She watched the way the paper husks of an onion fell on a table, and examined the rings of dirt that onion mites had left in parallel rows on the glossy wet inside. Everything said something, and it wasn't her job to consider the merit or even the meaning of the message: just to witness the fact of the message.
~ Gregory Maguire, from Wicked
It's cold out there today, snow on the ground and temps dropping as we lose daylight. This is the time of year when a lot of us make lists and ponder goals and wonder what we most want in the new year. Of course, we could do that any old time, but winter is the best. One of the things I like about the wondering part is that it takes me out of the cold and dark into my imagination.
I've been wondering lately about the difference between meaning and purpose in life. Purpose is, I think, what gets me out of bed in the morning. In the past it's been mothering duties or getting to school or getting to work. Meaning sometimes overlaps purpose: Purpose could get me out of bed to do something that has meaning. Right?

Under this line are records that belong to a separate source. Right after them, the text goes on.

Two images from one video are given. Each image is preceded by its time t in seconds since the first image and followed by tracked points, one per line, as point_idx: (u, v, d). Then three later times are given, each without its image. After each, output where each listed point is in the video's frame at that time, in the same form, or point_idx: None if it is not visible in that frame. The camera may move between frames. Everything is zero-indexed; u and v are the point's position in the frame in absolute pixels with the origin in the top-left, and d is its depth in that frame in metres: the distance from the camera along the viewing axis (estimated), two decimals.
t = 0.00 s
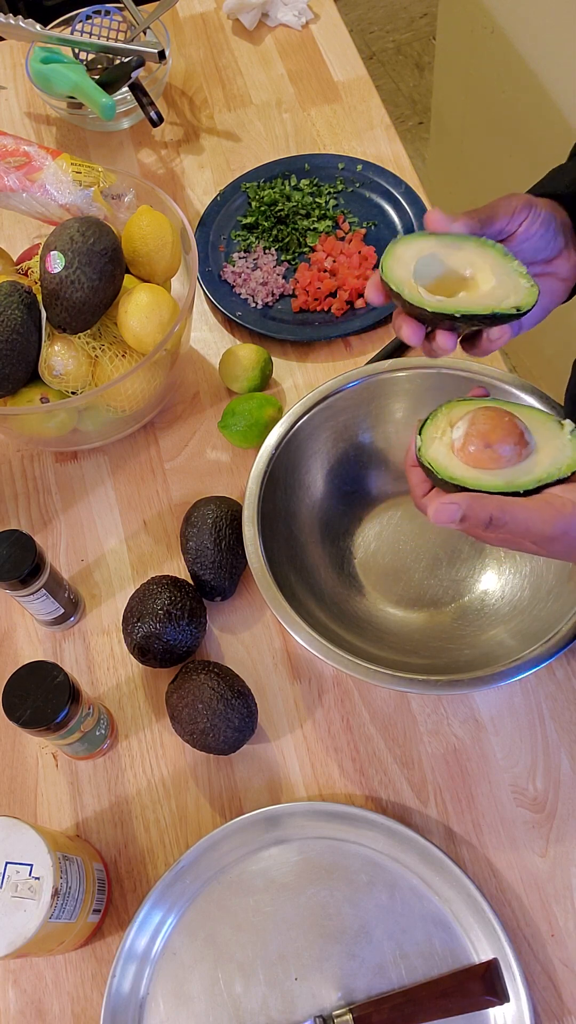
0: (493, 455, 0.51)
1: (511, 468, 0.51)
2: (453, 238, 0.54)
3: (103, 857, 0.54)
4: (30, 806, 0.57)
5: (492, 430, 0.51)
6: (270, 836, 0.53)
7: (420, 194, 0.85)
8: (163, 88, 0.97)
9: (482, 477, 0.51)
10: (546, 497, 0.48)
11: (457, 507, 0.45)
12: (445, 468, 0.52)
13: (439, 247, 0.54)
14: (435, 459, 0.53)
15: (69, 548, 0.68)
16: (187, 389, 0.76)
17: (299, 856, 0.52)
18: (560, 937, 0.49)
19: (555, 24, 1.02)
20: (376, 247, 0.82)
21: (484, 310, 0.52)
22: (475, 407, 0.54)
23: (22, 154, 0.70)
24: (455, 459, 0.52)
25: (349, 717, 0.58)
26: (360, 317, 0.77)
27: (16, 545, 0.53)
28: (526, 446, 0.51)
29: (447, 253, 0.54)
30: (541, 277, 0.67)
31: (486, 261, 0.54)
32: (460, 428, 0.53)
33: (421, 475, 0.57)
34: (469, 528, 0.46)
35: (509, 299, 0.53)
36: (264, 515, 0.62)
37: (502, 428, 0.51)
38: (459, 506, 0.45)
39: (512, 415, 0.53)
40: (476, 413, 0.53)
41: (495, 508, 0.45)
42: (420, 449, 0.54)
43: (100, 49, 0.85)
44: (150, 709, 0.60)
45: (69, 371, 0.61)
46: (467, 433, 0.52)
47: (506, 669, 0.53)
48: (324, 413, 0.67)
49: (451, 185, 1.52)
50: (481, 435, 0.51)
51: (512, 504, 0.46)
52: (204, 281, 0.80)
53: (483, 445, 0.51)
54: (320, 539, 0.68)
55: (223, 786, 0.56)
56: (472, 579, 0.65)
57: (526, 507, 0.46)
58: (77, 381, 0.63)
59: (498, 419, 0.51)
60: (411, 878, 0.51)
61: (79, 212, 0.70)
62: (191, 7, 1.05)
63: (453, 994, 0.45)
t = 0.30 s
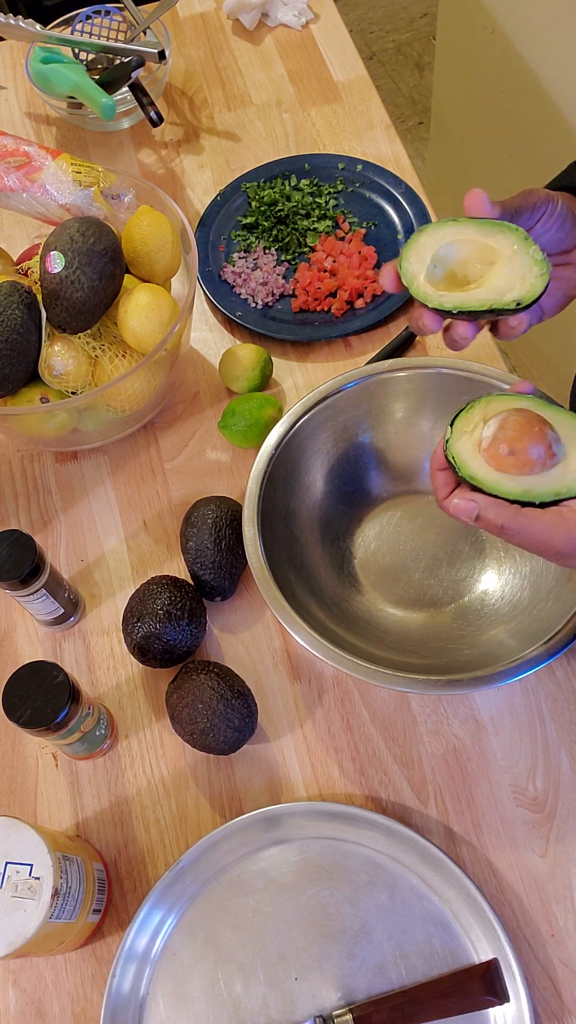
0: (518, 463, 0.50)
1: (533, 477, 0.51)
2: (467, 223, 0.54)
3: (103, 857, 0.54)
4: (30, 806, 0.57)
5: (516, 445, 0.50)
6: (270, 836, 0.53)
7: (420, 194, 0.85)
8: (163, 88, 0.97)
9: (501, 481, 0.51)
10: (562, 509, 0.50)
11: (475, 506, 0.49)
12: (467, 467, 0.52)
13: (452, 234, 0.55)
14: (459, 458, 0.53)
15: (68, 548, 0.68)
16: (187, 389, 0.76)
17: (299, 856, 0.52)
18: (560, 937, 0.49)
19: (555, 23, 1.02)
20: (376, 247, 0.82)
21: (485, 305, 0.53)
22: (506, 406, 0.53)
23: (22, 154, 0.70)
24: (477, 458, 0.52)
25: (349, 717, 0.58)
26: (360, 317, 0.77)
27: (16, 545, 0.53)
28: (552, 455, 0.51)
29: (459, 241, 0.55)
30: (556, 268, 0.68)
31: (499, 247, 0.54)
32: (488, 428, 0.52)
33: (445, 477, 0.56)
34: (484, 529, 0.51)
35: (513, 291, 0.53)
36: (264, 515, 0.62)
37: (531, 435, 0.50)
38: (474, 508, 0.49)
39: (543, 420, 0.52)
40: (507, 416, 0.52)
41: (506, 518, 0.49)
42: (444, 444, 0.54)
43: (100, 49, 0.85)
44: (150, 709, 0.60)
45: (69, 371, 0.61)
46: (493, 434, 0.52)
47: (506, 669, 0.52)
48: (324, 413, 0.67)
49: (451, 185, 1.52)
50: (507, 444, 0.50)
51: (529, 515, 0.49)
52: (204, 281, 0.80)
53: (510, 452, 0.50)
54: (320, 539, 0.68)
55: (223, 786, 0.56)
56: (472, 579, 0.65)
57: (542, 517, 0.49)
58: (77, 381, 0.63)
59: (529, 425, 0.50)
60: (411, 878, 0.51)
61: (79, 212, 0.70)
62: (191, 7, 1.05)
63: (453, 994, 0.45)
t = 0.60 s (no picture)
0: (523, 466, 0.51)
1: (538, 484, 0.51)
2: (468, 230, 0.55)
3: (103, 857, 0.54)
4: (30, 806, 0.57)
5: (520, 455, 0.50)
6: (270, 836, 0.53)
7: (420, 194, 0.85)
8: (163, 88, 0.97)
9: (503, 484, 0.52)
10: (562, 514, 0.51)
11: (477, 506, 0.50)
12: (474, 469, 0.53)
13: (455, 241, 0.55)
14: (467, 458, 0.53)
15: (68, 547, 0.68)
16: (187, 389, 0.76)
17: (299, 856, 0.52)
18: (560, 937, 0.49)
19: (555, 23, 1.02)
20: (376, 247, 0.82)
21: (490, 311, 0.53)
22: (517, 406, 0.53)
23: (22, 154, 0.70)
24: (484, 460, 0.53)
25: (349, 717, 0.58)
26: (360, 317, 0.77)
27: (16, 545, 0.53)
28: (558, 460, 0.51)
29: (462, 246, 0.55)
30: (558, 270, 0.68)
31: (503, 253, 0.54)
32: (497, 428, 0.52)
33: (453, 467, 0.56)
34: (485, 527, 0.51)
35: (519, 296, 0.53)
36: (264, 515, 0.62)
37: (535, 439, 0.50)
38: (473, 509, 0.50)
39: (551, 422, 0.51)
40: (515, 416, 0.52)
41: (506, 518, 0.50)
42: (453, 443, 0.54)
43: (100, 49, 0.85)
44: (150, 709, 0.60)
45: (69, 371, 0.61)
46: (500, 436, 0.52)
47: (506, 669, 0.52)
48: (324, 413, 0.67)
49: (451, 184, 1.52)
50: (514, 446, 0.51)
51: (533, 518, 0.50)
52: (204, 281, 0.80)
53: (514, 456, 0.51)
54: (320, 540, 0.68)
55: (223, 786, 0.56)
56: (472, 579, 0.65)
57: (543, 519, 0.50)
58: (77, 381, 0.63)
59: (536, 429, 0.50)
60: (411, 878, 0.51)
61: (79, 212, 0.70)
62: (191, 7, 1.05)
63: (453, 994, 0.45)
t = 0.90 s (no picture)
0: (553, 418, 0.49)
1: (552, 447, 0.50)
2: (472, 246, 0.55)
3: (103, 857, 0.54)
4: (30, 806, 0.57)
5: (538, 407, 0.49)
6: (270, 836, 0.53)
7: (420, 194, 0.85)
8: (163, 88, 0.97)
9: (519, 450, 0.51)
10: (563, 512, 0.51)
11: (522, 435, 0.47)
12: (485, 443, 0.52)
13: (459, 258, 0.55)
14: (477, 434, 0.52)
15: (68, 547, 0.68)
16: (187, 389, 0.76)
17: (299, 856, 0.52)
18: (560, 937, 0.49)
19: (555, 23, 1.02)
20: (376, 247, 0.82)
21: (496, 334, 0.53)
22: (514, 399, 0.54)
23: (22, 154, 0.70)
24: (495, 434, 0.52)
25: (349, 717, 0.58)
26: (360, 317, 0.77)
27: (16, 545, 0.53)
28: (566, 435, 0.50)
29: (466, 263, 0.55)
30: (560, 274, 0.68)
31: (508, 272, 0.54)
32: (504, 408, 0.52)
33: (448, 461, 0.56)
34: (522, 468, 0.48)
35: (525, 319, 0.53)
36: (264, 516, 0.62)
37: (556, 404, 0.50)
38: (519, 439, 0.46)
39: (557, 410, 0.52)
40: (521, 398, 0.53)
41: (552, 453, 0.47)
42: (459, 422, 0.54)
43: (100, 49, 0.85)
44: (150, 710, 0.60)
45: (69, 371, 0.61)
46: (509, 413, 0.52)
47: (506, 669, 0.52)
48: (324, 413, 0.67)
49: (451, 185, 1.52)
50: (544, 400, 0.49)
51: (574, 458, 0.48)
52: (204, 281, 0.80)
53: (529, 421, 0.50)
54: (320, 540, 0.68)
55: (223, 786, 0.56)
56: (472, 579, 0.65)
57: None
58: (77, 381, 0.63)
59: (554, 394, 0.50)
60: (411, 878, 0.51)
61: (79, 212, 0.70)
62: (191, 7, 1.05)
63: (453, 994, 0.45)
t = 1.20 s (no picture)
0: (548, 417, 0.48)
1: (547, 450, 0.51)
2: (471, 245, 0.54)
3: (103, 857, 0.54)
4: (30, 806, 0.57)
5: (533, 413, 0.50)
6: (270, 836, 0.53)
7: (420, 194, 0.85)
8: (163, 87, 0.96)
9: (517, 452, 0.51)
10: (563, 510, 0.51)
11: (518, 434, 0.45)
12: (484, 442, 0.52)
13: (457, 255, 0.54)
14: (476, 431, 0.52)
15: (68, 547, 0.68)
16: (187, 389, 0.76)
17: (299, 856, 0.52)
18: (560, 937, 0.49)
19: (555, 24, 1.02)
20: (376, 247, 0.82)
21: (491, 335, 0.53)
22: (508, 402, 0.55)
23: (22, 154, 0.70)
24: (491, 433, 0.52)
25: (349, 717, 0.58)
26: (360, 316, 0.77)
27: (16, 545, 0.53)
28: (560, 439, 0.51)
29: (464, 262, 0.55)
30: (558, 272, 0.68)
31: (504, 272, 0.54)
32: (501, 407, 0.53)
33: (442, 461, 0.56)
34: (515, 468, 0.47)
35: (519, 321, 0.53)
36: (264, 515, 0.62)
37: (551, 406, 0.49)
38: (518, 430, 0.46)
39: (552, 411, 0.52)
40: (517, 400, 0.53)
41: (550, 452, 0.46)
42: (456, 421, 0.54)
43: (99, 49, 0.85)
44: (150, 710, 0.60)
45: (68, 371, 0.61)
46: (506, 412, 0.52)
47: (507, 669, 0.52)
48: (324, 413, 0.67)
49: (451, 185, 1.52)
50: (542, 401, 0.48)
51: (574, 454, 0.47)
52: (204, 281, 0.80)
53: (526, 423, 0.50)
54: (320, 539, 0.68)
55: (223, 785, 0.56)
56: (472, 579, 0.65)
57: None
58: (77, 381, 0.63)
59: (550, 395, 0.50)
60: (411, 878, 0.51)
61: (79, 212, 0.70)
62: (191, 7, 1.05)
63: (453, 995, 0.45)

When I was a mother of toddlers and again when I was working in a cube, I thought that if I only had time, I could do something meaningful (and yes, raising children has meaning in the long run, but we rarely attach meaning to all the menial labor involved in raising kids - when was the last time you woke and thought with delight, "Oh boy! It's time to get up and take the poopy diaper off the baby!")

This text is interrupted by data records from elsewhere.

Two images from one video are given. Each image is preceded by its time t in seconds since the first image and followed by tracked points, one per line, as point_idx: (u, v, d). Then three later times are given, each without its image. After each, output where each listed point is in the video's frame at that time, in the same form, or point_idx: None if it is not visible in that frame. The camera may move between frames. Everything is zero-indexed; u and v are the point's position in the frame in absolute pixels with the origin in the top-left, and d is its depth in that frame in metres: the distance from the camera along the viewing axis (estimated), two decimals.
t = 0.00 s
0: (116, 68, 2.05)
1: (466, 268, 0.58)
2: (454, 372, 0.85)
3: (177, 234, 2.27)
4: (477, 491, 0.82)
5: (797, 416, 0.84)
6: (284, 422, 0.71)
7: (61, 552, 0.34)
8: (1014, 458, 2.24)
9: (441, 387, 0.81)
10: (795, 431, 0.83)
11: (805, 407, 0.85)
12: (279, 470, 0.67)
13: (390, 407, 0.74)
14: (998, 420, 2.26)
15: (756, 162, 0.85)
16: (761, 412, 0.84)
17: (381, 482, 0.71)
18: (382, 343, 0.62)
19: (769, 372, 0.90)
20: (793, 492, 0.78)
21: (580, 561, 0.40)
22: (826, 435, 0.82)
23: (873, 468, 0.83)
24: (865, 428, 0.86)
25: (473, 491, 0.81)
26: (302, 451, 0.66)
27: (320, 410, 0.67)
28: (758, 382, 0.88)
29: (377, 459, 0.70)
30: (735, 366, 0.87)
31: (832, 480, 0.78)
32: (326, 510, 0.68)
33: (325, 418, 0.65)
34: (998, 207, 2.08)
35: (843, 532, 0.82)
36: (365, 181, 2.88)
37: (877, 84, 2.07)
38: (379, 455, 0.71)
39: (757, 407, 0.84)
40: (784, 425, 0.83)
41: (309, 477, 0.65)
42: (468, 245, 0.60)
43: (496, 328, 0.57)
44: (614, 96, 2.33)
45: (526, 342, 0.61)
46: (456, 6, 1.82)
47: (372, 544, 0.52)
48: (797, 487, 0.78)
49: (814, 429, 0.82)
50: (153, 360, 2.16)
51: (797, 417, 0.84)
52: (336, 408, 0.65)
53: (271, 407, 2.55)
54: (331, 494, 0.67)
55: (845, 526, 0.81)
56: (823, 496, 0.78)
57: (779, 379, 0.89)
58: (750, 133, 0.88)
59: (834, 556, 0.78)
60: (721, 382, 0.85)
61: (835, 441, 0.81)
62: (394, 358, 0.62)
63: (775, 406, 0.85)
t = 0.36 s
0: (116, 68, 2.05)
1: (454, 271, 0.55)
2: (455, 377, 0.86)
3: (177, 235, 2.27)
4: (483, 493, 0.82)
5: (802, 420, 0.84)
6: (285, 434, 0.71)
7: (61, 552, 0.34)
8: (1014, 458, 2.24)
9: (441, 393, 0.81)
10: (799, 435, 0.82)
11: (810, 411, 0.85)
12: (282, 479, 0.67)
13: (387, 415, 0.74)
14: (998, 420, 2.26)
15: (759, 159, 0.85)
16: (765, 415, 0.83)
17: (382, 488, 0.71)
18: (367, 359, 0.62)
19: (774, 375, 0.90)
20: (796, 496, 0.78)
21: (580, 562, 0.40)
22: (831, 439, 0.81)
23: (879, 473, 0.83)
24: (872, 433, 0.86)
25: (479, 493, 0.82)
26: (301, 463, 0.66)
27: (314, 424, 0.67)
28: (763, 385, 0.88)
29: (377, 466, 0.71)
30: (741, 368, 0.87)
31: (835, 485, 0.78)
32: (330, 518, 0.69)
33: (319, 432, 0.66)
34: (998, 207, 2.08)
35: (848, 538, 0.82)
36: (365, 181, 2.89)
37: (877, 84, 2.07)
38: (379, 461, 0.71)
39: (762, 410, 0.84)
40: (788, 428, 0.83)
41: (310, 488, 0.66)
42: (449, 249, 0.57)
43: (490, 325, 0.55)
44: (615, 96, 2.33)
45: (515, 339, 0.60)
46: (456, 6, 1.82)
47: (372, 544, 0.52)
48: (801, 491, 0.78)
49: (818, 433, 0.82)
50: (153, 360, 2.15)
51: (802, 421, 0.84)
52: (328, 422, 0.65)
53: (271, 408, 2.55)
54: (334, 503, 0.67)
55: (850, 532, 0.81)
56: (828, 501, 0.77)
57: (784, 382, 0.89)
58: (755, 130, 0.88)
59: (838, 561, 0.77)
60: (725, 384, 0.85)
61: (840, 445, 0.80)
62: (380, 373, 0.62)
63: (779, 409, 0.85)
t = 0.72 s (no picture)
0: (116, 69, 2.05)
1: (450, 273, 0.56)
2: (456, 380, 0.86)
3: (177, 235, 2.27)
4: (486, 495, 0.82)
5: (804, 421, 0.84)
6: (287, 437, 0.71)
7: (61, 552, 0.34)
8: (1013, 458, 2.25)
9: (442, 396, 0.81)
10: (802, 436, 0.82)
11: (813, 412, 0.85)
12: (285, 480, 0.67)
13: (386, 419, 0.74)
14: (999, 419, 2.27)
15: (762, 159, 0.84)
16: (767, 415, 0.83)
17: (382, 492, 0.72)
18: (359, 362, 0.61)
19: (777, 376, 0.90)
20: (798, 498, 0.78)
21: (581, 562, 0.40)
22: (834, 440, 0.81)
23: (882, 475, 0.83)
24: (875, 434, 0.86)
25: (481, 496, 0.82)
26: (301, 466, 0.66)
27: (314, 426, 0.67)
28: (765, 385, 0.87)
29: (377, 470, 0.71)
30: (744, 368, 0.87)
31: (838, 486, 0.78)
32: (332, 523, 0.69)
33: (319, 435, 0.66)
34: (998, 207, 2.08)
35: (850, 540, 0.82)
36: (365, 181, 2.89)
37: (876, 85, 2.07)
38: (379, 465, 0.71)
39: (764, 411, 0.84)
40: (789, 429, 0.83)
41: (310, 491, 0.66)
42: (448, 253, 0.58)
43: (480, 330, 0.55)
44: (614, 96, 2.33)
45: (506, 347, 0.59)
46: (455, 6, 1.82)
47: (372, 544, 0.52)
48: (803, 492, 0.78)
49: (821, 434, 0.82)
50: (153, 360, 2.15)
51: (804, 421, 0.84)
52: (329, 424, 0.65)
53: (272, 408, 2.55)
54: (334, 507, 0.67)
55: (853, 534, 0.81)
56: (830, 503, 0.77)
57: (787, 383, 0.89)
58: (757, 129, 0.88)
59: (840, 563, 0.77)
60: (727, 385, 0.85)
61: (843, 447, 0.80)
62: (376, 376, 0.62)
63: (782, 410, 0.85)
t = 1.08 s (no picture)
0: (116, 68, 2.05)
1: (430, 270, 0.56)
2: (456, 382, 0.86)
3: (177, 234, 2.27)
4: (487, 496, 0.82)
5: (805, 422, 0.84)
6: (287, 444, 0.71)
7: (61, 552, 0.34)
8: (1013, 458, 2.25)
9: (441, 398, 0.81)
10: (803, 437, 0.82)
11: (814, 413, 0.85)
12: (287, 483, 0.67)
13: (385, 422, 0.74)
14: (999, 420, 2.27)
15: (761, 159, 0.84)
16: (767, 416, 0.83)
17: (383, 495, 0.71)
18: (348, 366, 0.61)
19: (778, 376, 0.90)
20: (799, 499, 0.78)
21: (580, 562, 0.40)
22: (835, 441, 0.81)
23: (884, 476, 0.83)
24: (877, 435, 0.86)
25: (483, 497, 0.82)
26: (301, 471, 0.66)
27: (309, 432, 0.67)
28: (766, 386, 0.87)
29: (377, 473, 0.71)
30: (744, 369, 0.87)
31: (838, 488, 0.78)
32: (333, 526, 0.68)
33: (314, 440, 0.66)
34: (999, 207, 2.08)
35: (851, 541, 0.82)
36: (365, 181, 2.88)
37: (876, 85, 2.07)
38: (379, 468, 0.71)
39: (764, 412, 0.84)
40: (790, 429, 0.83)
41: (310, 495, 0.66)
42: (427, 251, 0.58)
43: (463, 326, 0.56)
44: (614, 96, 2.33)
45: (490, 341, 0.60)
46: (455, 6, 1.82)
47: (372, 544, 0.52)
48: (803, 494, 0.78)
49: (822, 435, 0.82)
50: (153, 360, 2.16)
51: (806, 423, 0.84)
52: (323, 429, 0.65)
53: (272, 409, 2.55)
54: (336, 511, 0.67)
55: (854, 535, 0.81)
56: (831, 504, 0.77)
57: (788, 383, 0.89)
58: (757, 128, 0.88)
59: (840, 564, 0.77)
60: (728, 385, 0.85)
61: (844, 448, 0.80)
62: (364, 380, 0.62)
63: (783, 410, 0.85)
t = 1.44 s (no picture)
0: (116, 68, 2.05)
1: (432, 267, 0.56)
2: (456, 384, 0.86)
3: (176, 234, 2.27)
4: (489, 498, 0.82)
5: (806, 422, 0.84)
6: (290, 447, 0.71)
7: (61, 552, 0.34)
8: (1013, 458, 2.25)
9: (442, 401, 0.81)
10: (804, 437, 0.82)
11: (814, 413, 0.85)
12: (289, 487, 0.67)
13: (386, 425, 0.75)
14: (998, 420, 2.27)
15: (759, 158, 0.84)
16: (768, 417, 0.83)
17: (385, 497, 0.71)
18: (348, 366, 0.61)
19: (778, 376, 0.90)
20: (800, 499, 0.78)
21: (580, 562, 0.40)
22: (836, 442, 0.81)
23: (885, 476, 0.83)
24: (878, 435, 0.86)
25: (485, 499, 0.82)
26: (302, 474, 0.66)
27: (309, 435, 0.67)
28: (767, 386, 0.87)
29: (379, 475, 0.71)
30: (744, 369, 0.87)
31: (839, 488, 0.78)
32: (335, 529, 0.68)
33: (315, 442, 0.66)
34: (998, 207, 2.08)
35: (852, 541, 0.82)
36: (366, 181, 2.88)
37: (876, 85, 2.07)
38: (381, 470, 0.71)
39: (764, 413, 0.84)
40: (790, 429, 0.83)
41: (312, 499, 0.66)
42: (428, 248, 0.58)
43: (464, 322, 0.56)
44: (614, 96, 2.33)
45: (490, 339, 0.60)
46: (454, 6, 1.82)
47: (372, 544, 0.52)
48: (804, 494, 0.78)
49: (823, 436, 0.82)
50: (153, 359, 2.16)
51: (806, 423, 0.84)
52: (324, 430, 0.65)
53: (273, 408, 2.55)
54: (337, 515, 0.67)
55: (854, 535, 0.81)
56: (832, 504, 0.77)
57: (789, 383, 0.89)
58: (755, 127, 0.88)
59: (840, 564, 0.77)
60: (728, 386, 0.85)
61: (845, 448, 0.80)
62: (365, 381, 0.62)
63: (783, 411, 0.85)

When I left the cube world, I had time, lots of it, and I always thought I would write more: stories, that novel, memoir, essays. Uh-huh. For me, writing is a meaningful activity, but I haven't yet figured out how to propel myself out of bed with purpose.
I want what Sharon O'Brien has:
Writing became such a process of discovery that I couldn't wait to get to work in the morning: I wanted to know what I was going to say.
How's that for a New Year's Resolution: Know what I'm going to say.